Mexico's most-wanted drug lord escaped prison by hiding in a laundry truck nearly a decade ago, and his legend and fortune seem to grow with each passing day he eludes capture.
Now he has reached a new level of fame — or infamy — by making Forbes magazine's list of the 67 "World's Most Powerful People."
Joaquin "El Chapo" Guzman is even considered more powerful than Venezuelan President Hugo Chavez — No. 67 — and France's Nicolas Sarkozy — No. 56 — according to Forbes magazine's list of the 67 "World's Most Powerful People." At No. 41, Guzman was just below Iran's Supreme Leader Ayatollah Ali Khamenei.

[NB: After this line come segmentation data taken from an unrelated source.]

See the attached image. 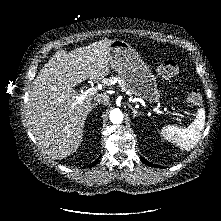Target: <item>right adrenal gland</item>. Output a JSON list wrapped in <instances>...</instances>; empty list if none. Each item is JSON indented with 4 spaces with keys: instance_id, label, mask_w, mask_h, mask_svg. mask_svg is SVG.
<instances>
[{
    "instance_id": "1",
    "label": "right adrenal gland",
    "mask_w": 221,
    "mask_h": 221,
    "mask_svg": "<svg viewBox=\"0 0 221 221\" xmlns=\"http://www.w3.org/2000/svg\"><path fill=\"white\" fill-rule=\"evenodd\" d=\"M96 106H97V103L92 104V106H90L89 111L91 112V111H92V109H93L94 107H96Z\"/></svg>"
}]
</instances>
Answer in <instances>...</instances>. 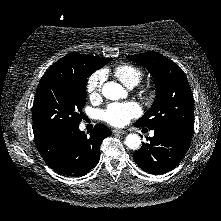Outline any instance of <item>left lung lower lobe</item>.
<instances>
[{"label": "left lung lower lobe", "instance_id": "0a47b994", "mask_svg": "<svg viewBox=\"0 0 221 221\" xmlns=\"http://www.w3.org/2000/svg\"><path fill=\"white\" fill-rule=\"evenodd\" d=\"M150 143H143L133 154L135 163L144 171L158 175L174 169L189 149L192 135L171 129H154Z\"/></svg>", "mask_w": 221, "mask_h": 221}]
</instances>
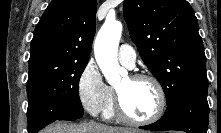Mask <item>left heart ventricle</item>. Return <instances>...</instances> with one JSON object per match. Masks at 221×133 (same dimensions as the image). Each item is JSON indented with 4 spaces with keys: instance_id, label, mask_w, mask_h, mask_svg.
Listing matches in <instances>:
<instances>
[{
    "instance_id": "1",
    "label": "left heart ventricle",
    "mask_w": 221,
    "mask_h": 133,
    "mask_svg": "<svg viewBox=\"0 0 221 133\" xmlns=\"http://www.w3.org/2000/svg\"><path fill=\"white\" fill-rule=\"evenodd\" d=\"M116 89L121 95L125 112L136 119L151 117L158 107V95L154 85L147 80L133 81L125 77Z\"/></svg>"
}]
</instances>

Mexican officials blame Guzman's cartel for much of the country's staggering bloodshed. Drug violence has killed nearly 14,000 people since Calderon took office in 2006, and more than 2,000 people so far this year in the border city of Ciudad Juarez, where Guzman's cartel is fighting a turf battle against the Juarez cartel.
"Of course he's influential, rich and powerful, but he has cost so many lives, so many youths," said Gabriela Lopez, a 25-year-old businesswoman in Culiacan, the capital of Sinaloa. "I wish they would make a list pointing out that as well."
‘Almost iconic figure’
Guzman's vast drug trafficking empire is worth an estimated $1 billion, according to Forbes. Yet unlike other, flashier smugglers, few details are known about the Sinaloa cartel boss and the actual power he wields inside his gang.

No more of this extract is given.